In the end, only two substantive amendments have been introduced into the Bill in relation to shale gas as a result of yesterday’s debate.

  • A Government amendment requiring the Secretary of State to request the Committee on Climate Change (CCC) to provide advice on the impact which “combustion of, and fugitive emissions from, petroleum got through onshore activity” is likely to have on the Secretary of State’s ability to meet the Climate Change Act duties to reduce greenhouse gas emissions by 80% by 2050 and to meet each of the carbon budgets set under the Act in the meantime.  Future Governments will be obliged to report on the conclusions they have reached after considering the advice of the CCC – a sort of “comply or explain” mechanism.
  • As was expected, the Government allowed a Labour front bench amendment to pass.  The intention of the new clause it introduced is said to be: “to ensure that shale gas exploration and extraction can only proceed with appropriate regulation and comprehensive monitoring and to ensure that any activity is consistent with climate change obligations and local environmental considerations”.  Politically, accepting the new clause was clearly the expedient course.  From a legal point of view, it may cause more problems than it solves.

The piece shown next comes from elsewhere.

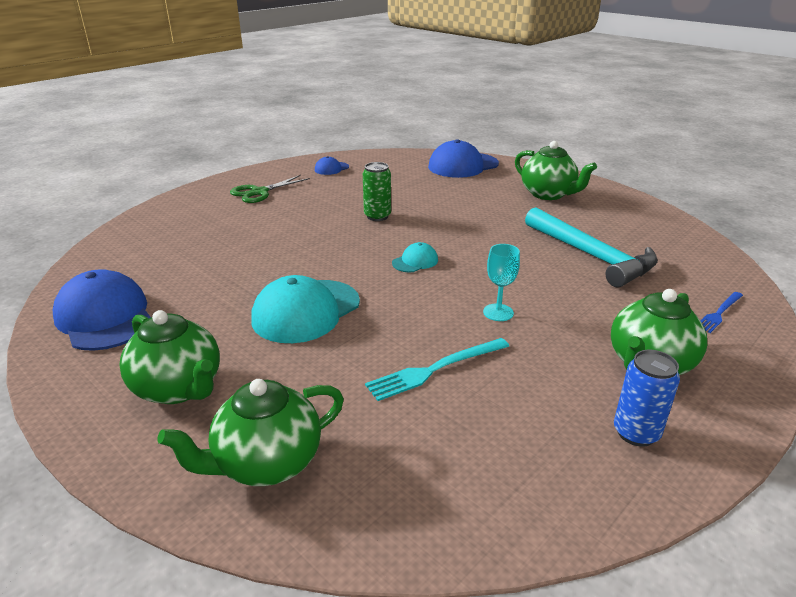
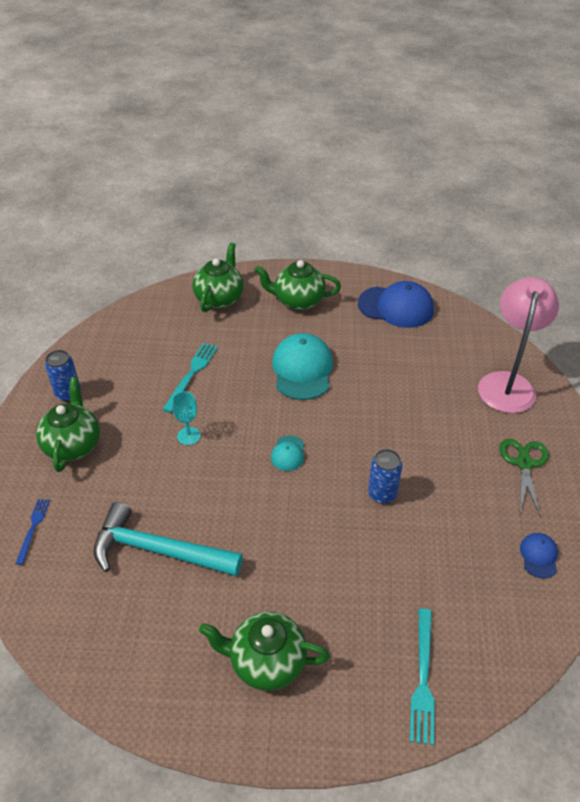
camera: 140 degrees right, 15 degrees up
green can [363,162,391,221] -> blue can [368,449,402,504]
blue cap [428,139,499,178] -> turquoise fork [410,608,435,745]
none -> pink lamp [478,277,559,413]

The new clause lists 13 things that must happen before “any hydraulic fracturing activity” can take place in Great Britain.  The list is a mixture.  Some of the pre-conditions it sets reflect existing legislation – for example requirements to carry out an environmental impact assessment; for planning authorities to consider the cumulative impact of fracking proposals in a given area; and to seek Environment Agency approval of fracking fluids.  Others include monitoring of the site for 12 months before fracking begins; “site-by-site measurement, monitoring and public disclosure of existing and future fugitive emissions”; independent inspection of well integrity; avoidance of groundwater source protection zones; a statutory requirement for the kind of community benefit schemes the industry has already promised; bans on fracking in “protected areas” (undefined), or at depths of less than 1,000 metres; and notification of residents in the area “on an individual basis”.

The House of Lords will now have an opportunity to consider the amendments made by the Commons.  Unless some changes are made to clarify the less tidy parts of the new clause’s drafting, uncertainties over what it requires may lead to a moratorium on GB fracking by the back door if and when the new clause comes into effect.